**Data block**
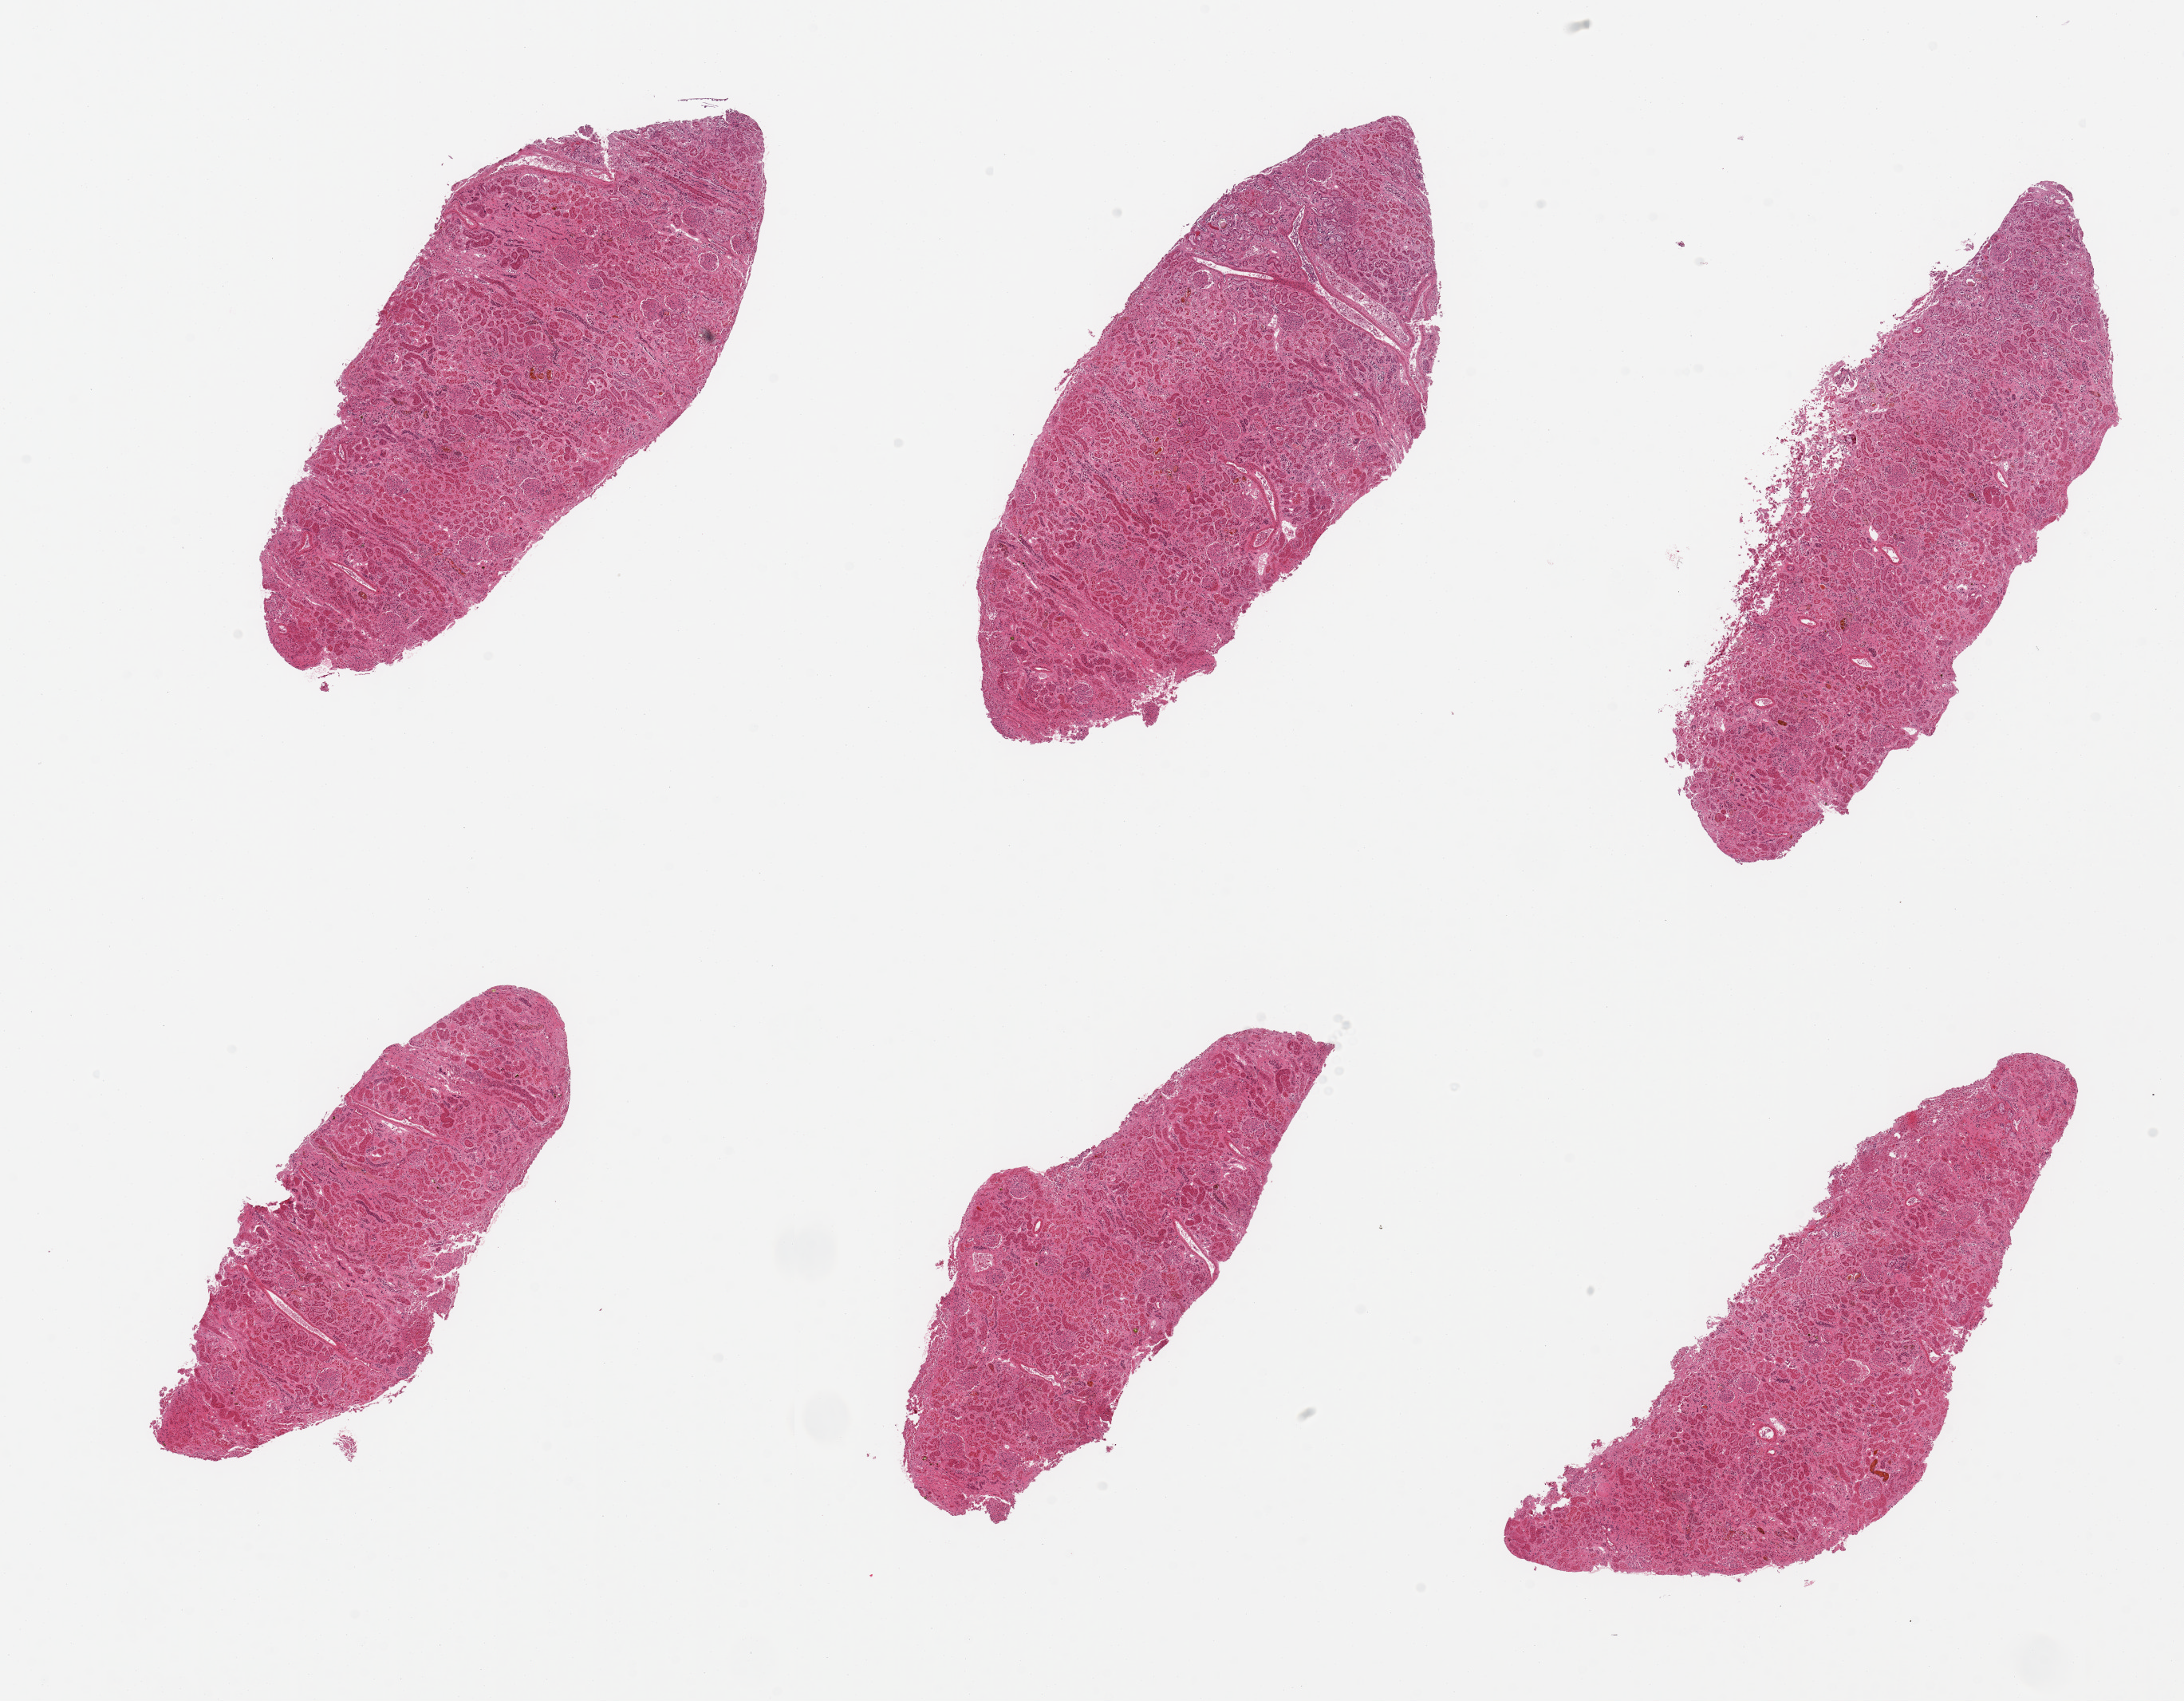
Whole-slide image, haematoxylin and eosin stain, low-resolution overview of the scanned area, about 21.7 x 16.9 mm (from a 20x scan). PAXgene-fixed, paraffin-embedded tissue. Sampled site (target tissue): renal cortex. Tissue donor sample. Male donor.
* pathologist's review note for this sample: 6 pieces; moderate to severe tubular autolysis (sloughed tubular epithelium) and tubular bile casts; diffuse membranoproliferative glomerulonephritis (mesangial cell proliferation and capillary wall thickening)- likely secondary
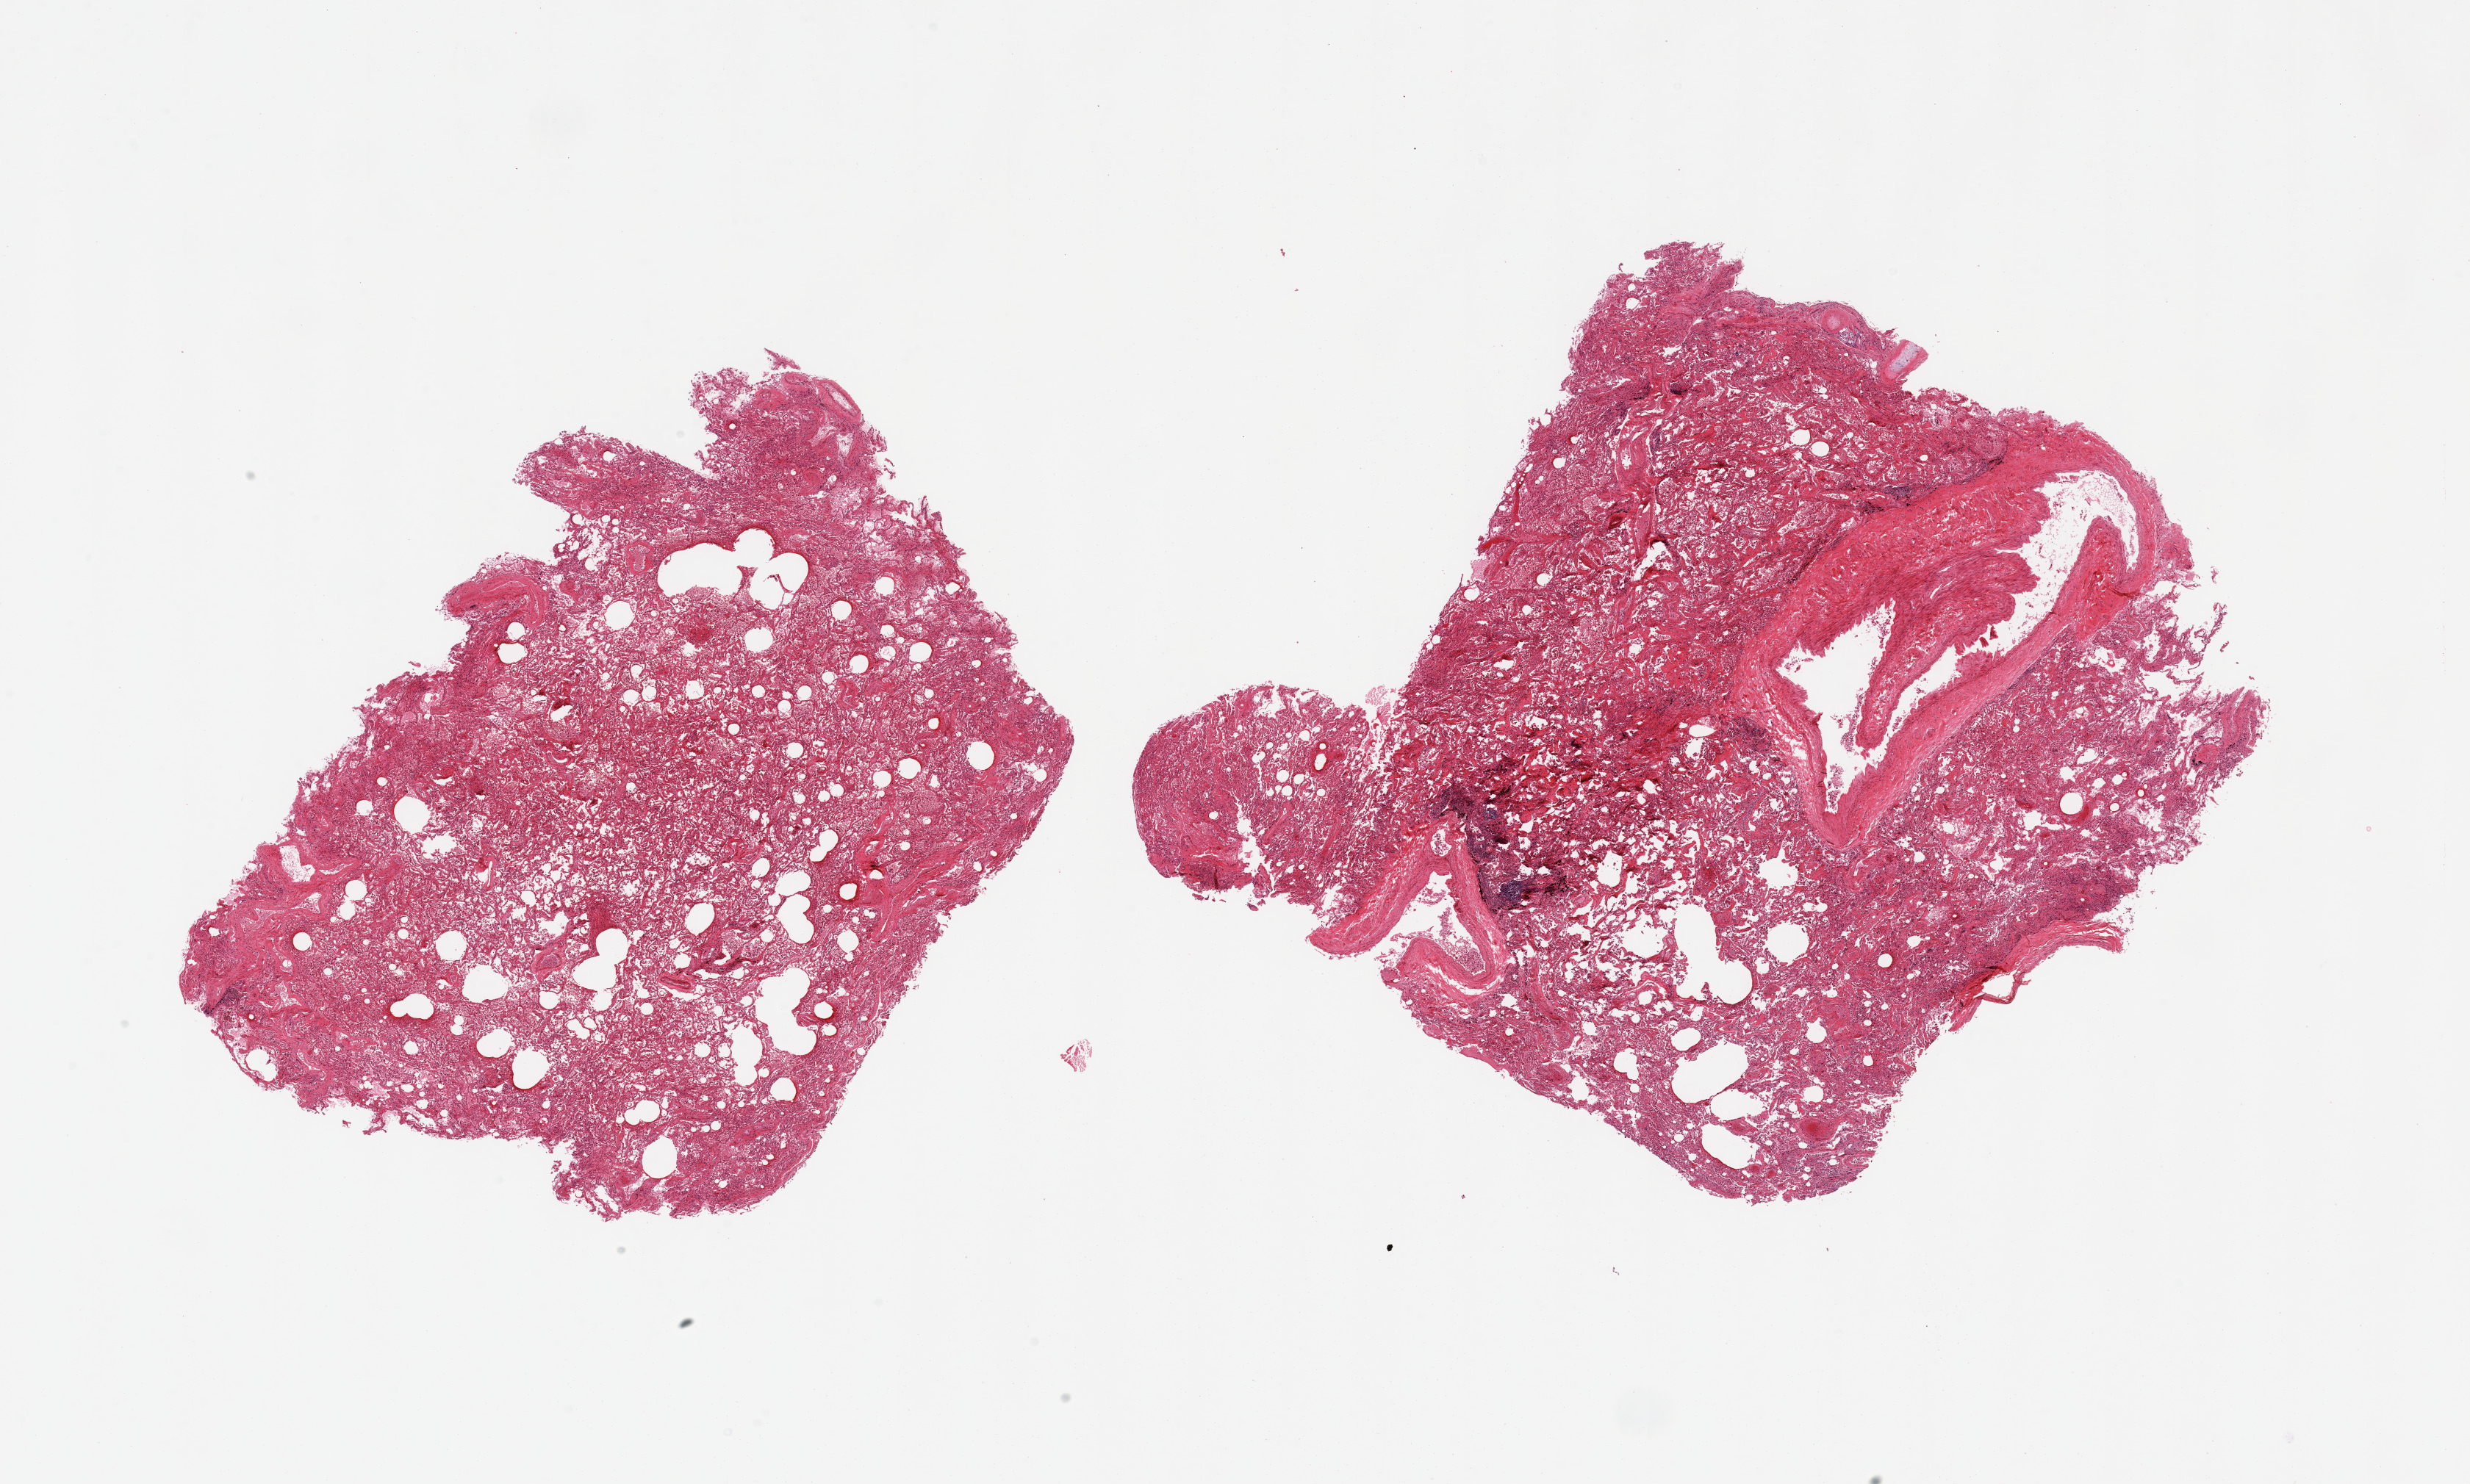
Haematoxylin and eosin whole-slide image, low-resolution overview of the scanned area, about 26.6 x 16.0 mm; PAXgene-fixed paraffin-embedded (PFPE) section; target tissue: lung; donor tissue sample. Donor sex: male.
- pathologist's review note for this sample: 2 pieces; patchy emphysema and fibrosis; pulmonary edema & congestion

**Problem**
The whole listing, minus its images, should be repeated exactly.

**Written response**
Whole-slide image, haematoxylin and eosin stain, low-resolution overview of the scanned area, about 21.7 x 16.9 mm (from a 20x scan). PAXgene-fixed, paraffin-embedded tissue. Sampled site (target tissue): renal cortex. Tissue donor sample. Male donor.
* pathologist's review note for this sample: 6 pieces; moderate to severe tubular autolysis (sloughed tubular epithelium) and tubular bile casts; diffuse membranoproliferative glomerulonephritis (mesangial cell proliferation and capillary wall thickening)- likely secondary
Haematoxylin and eosin whole-slide image, low-resolution overview of the scanned area, about 26.6 x 16.0 mm; PAXgene-fixed paraffin-embedded (PFPE) section; target tissue: lung; donor tissue sample. Donor sex: male.
- pathologist's review note for this sample: 2 pieces; patchy emphysema and fibrosis; pulmonary edema & congestion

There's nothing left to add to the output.